The Army must develop a broader conception of Situational Awareness which allows for fog and friction and room for our understanding to change based on conditions, not preconceptions. Making Soldiers’ perception broader and more deliberate will increase the Army’s capability to deal with uncertainty and disorder. Situational Awareness is understanding that allows us to rematch our perceived understanding with events—a continuous reorientation process.[38] Commanders create and sustain shared understanding through collaboration and dialogue within their organizations to facilitate unity of effort. Therefore Situational Awareness is a fluid understanding of the environment, reflecting less the discrete knowns as opposed to deeper facets of the enemy and human terrain. The Army must stop insisting on precision information at the expense of broader understanding. In short, Army training and systems must be comfortable with not knowing and acting without knowledge.
Digital systems can only augment this process, not replace it. The Army should look to “fix” DMCS by eschewing bloated software for traditional, faster, and cheaper analog methods, only augmented when DMCS provide clear benefits. Unit training must focus on preparing Soldiers for complex environments where they will make choices with imperfect information and only vague instructions.[39] Leader training must require officers to build teams and give clearance guidance so subordinates can act without instruction.

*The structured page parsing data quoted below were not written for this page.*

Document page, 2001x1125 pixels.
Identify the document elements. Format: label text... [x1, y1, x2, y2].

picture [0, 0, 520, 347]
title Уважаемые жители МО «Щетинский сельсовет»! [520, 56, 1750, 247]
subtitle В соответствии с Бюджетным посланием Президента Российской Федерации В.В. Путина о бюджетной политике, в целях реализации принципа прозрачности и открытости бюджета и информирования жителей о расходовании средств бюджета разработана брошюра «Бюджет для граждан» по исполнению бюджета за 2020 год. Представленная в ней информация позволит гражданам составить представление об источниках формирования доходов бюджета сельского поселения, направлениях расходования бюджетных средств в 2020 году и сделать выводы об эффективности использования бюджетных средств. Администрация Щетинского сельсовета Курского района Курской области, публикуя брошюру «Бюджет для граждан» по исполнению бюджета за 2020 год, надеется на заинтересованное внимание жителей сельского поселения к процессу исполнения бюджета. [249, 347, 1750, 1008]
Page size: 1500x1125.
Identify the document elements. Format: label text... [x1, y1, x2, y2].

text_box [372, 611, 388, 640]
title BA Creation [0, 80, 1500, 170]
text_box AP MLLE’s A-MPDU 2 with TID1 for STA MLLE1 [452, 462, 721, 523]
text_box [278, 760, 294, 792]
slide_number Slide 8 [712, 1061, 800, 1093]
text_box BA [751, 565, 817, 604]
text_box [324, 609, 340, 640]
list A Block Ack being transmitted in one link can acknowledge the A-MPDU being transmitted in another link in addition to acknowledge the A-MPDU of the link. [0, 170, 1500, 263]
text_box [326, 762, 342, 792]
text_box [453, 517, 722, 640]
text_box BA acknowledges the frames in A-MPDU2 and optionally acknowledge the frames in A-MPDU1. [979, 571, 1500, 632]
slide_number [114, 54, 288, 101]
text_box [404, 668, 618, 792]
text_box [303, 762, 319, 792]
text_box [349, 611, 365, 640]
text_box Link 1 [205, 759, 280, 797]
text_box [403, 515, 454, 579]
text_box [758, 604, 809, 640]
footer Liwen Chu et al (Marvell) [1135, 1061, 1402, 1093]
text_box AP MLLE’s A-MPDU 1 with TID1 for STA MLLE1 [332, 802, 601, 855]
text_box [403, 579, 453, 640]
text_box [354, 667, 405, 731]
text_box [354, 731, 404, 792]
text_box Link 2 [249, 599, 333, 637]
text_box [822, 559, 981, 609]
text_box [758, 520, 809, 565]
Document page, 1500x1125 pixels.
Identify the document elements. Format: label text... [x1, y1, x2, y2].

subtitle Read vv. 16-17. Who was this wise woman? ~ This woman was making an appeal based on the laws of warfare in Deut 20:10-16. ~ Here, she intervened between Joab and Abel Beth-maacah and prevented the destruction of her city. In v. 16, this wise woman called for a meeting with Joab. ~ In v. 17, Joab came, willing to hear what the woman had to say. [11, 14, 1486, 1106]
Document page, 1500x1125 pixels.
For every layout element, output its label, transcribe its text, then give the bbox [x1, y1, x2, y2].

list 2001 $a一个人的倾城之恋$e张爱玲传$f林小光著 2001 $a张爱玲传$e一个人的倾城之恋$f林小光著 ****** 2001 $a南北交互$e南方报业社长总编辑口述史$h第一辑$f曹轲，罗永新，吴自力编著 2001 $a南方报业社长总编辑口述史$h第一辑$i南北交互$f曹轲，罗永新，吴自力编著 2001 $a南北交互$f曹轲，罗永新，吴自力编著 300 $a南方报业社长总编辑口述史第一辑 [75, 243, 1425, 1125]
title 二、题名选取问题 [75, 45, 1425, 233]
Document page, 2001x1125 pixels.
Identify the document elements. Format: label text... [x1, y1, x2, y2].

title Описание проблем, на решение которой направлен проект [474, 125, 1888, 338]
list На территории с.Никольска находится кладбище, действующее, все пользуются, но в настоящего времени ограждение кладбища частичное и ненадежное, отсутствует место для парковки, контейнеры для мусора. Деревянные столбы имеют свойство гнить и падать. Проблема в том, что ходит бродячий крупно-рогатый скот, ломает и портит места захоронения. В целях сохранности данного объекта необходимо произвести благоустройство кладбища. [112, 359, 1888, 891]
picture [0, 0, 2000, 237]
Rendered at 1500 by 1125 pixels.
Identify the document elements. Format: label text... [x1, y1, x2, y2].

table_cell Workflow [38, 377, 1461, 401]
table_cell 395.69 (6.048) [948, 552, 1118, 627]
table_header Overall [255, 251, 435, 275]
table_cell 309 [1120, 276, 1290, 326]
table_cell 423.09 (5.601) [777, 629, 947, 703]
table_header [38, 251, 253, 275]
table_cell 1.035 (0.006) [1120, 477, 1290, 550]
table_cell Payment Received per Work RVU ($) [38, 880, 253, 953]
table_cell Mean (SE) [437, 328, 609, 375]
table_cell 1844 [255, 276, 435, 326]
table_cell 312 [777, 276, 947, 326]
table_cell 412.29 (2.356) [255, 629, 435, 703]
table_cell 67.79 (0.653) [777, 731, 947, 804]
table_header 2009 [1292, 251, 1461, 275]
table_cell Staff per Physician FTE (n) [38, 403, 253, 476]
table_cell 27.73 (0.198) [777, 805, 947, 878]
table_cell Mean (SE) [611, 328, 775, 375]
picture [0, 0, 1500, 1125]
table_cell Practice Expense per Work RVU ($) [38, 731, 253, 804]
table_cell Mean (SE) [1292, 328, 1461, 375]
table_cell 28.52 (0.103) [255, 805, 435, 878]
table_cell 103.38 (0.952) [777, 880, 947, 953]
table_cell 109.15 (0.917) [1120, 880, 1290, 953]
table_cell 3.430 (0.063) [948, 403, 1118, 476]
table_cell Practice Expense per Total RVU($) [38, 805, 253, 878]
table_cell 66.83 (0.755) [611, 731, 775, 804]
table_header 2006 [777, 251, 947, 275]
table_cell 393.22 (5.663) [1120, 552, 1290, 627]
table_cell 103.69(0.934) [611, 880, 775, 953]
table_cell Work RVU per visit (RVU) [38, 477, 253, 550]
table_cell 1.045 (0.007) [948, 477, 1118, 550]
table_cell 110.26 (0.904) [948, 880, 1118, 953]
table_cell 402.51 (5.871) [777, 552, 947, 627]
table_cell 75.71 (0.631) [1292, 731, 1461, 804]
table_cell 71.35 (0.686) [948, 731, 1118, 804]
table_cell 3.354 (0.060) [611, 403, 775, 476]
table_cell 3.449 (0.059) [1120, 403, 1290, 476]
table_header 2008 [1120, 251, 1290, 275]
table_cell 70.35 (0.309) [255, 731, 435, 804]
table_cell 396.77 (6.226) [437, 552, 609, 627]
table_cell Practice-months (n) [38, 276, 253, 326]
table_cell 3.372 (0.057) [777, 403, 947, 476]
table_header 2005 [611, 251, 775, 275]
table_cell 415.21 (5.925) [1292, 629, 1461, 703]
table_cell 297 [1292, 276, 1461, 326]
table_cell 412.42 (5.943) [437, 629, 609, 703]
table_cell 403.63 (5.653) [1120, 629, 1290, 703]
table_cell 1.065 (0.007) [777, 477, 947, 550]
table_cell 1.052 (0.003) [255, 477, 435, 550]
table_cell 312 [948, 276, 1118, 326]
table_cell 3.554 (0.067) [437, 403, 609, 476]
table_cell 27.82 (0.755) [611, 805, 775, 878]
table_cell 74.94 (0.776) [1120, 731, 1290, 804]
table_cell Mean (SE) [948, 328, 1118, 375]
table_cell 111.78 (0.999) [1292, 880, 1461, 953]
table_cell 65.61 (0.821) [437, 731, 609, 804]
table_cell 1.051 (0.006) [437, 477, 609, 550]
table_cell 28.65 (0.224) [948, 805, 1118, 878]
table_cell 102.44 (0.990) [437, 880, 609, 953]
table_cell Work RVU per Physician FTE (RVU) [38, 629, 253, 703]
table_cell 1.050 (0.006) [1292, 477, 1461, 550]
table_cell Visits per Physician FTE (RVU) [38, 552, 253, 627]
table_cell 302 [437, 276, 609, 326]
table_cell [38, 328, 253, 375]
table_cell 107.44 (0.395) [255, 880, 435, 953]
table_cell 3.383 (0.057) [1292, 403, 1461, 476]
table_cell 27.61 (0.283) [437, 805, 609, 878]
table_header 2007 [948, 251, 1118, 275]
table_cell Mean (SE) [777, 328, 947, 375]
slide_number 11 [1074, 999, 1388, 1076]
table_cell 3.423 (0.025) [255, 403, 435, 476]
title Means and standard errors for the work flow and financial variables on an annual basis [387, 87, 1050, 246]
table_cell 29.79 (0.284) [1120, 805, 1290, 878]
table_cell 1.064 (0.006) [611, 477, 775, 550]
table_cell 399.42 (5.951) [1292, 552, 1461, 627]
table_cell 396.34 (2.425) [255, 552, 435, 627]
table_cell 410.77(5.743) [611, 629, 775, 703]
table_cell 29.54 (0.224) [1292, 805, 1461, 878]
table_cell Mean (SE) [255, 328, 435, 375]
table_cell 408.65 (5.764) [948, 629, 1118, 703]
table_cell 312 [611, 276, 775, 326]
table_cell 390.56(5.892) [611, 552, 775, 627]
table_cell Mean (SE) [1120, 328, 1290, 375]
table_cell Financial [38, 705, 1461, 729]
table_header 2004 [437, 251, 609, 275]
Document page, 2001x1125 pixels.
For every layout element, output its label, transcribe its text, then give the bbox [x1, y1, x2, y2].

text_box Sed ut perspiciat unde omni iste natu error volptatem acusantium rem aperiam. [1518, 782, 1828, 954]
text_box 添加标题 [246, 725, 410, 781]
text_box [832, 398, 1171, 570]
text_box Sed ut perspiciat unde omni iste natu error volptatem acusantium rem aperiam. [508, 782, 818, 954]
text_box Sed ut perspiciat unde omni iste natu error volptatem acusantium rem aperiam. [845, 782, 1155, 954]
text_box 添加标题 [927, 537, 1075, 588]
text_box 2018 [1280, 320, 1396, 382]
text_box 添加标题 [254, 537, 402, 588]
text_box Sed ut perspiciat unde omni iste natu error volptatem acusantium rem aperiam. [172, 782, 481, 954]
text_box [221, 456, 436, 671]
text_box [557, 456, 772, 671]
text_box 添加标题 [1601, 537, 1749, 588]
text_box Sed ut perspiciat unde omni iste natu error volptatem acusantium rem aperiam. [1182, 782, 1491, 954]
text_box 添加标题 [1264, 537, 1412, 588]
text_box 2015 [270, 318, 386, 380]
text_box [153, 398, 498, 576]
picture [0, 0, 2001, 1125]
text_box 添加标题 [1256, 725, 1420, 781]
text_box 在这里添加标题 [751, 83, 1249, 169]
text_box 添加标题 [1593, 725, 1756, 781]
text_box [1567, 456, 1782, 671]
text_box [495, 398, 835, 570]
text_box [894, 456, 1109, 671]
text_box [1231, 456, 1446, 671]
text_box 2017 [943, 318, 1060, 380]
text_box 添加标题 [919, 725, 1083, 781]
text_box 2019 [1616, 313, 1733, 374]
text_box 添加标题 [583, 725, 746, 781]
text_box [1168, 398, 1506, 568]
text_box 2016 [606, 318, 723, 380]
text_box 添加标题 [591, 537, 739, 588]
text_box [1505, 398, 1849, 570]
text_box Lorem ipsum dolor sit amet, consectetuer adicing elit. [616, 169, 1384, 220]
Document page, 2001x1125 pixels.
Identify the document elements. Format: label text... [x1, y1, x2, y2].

We much continually “rematch our mental/physical orientation with [the] changing world so that we can continue to thrive and grow in it.”[40] Though broad observations and a continuous reorientation by astute leaders schooled in the principles of Mission Command, we can discern the enemy’s intentions and accustom ourselves (and our plans) to his actions, enabling success far beyond the promises of technical solutions.